▶ TO DO: What lines in the records include the string "elbow"? Return each one.

Segment Open

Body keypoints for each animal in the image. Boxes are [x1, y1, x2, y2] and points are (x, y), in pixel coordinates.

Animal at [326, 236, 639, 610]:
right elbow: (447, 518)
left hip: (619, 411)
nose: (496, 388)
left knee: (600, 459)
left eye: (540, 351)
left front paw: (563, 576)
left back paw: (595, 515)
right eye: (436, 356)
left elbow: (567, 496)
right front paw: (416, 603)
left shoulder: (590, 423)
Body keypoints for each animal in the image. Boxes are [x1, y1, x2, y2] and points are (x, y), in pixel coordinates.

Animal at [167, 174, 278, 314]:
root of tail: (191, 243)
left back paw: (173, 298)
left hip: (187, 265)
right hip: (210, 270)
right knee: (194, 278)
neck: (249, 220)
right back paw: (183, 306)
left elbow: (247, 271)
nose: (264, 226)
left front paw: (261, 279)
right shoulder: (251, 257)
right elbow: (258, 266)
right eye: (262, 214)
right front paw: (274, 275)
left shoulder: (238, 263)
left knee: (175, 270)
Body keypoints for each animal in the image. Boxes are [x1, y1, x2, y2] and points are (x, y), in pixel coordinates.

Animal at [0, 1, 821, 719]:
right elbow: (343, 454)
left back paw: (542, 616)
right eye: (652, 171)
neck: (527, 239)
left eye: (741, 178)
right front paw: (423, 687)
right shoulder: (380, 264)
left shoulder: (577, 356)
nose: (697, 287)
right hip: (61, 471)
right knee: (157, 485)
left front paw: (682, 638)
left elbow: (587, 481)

Segment Closed
Segment Open

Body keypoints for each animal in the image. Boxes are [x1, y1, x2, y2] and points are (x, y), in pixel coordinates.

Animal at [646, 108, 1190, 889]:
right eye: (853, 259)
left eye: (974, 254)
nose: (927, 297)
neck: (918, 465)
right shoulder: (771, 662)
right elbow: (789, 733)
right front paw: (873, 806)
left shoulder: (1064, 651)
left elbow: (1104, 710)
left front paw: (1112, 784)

Segment Closed

▶ OUTPUT OF THE EXERCISE:
right elbow: (447, 518)
left elbow: (567, 496)
left elbow: (247, 271)
right elbow: (258, 266)
right elbow: (343, 454)
left elbow: (587, 481)
right elbow: (789, 733)
left elbow: (1104, 710)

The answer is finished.